Siwek, Joanna P., Żelazny, Mirosław, Siwek, Janusz, Szymański, Wojciech
Water, air, and soil pollution 2017 v.228 no.11 pp. 445
agricultural watersheds, floods, hills, hydrograph, hydrometeorology, hysteresis, land use, potassium, rain, runoff, seasonal variation, snowmelt, soil, stream channels, summer, woodlands, Poland
The purpose of the study was to determine the role of land use, seasonality, and hydrometeorological conditions on the relationship between stream water potassium (K⁺) concentration and discharge during different types of floods—short- and long-duration rainfall floods as well as snowmelt floods on frozen and thawed soils. The research was conducted in small catchments (agricultural, woodland, mixed-use) in the Carpathian Foothills (Poland). In the woodland catchment, lower K⁺ concentrations were noted for each given specific runoff value for summer rainfall floods versus snowmelt floods (seasonal effect). In the agricultural and mixed-use catchments, the opposite was true due to their greater ability to flush K⁺ out of the soil in the summer. In the stream draining woodland catchment, higher K⁺ concentrations occurred during the rising limb than during the falling limb of the hydrograph (clockwise hysteresis) for all flood types, except for snowmelt floods with the ground not frozen.
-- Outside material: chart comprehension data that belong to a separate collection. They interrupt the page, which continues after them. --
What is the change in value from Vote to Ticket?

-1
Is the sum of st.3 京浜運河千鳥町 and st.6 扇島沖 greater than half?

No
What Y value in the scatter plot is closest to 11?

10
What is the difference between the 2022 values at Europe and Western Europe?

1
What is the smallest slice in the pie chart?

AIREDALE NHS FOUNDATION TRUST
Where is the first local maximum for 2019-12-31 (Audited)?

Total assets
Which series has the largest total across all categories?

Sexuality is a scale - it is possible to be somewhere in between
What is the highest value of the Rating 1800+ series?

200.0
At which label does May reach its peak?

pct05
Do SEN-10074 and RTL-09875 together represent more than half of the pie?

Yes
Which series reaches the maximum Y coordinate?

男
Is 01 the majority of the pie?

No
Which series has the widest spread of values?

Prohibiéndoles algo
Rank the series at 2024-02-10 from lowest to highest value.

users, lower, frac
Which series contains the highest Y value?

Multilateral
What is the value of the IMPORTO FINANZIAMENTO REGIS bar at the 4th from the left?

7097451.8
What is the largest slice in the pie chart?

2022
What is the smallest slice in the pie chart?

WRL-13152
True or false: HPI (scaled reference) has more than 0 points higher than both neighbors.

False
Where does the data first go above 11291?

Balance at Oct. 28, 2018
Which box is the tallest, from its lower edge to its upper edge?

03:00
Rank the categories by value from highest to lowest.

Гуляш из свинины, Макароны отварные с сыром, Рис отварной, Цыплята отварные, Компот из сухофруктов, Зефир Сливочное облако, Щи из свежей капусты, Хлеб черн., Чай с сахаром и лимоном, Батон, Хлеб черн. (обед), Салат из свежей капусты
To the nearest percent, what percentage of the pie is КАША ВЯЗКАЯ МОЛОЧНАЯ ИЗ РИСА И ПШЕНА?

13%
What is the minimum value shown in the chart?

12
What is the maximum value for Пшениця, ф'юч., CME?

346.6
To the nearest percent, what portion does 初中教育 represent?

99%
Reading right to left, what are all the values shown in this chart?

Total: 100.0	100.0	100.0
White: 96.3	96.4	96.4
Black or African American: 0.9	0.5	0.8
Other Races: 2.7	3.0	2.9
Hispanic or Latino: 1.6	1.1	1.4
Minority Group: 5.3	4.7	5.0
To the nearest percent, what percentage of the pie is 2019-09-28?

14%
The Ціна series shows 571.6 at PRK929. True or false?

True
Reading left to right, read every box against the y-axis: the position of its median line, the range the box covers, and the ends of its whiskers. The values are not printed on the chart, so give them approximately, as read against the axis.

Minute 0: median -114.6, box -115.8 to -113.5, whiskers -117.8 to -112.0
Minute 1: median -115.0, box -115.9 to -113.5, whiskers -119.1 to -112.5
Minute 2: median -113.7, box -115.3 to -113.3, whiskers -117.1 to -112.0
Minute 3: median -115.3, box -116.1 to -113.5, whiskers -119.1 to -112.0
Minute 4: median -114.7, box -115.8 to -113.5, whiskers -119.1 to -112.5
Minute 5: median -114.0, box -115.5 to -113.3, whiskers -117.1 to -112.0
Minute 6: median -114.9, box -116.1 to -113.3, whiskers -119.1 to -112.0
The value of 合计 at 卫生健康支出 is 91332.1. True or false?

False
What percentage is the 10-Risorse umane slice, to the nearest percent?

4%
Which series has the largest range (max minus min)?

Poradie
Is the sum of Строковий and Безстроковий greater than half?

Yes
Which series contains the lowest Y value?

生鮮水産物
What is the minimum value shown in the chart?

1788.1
In the agricultural catchment, clockwise hystereses were produced for short- and long-duration rainfall floods caused by high-intensity, high-volume rainfall, while anticlockwise hystereses were produced for short- and long-duration rainfall floods caused by low-intensity, low-volume rainfall as well as during snowmelt floods with the soil frozen and not frozen. In the mixed-use catchment, the hysteresis direction was also affected by different lag times for water reaching stream channels from areas with different land use. K⁺ hystereses for the woodland catchment were more narrow than those for the agricultural and mixed-use catchments due to a smaller pool of K⁺ in the woodland catchment. In all streams, the widest hystereses were produced for rainfall floods preceded by a long period without rainfall.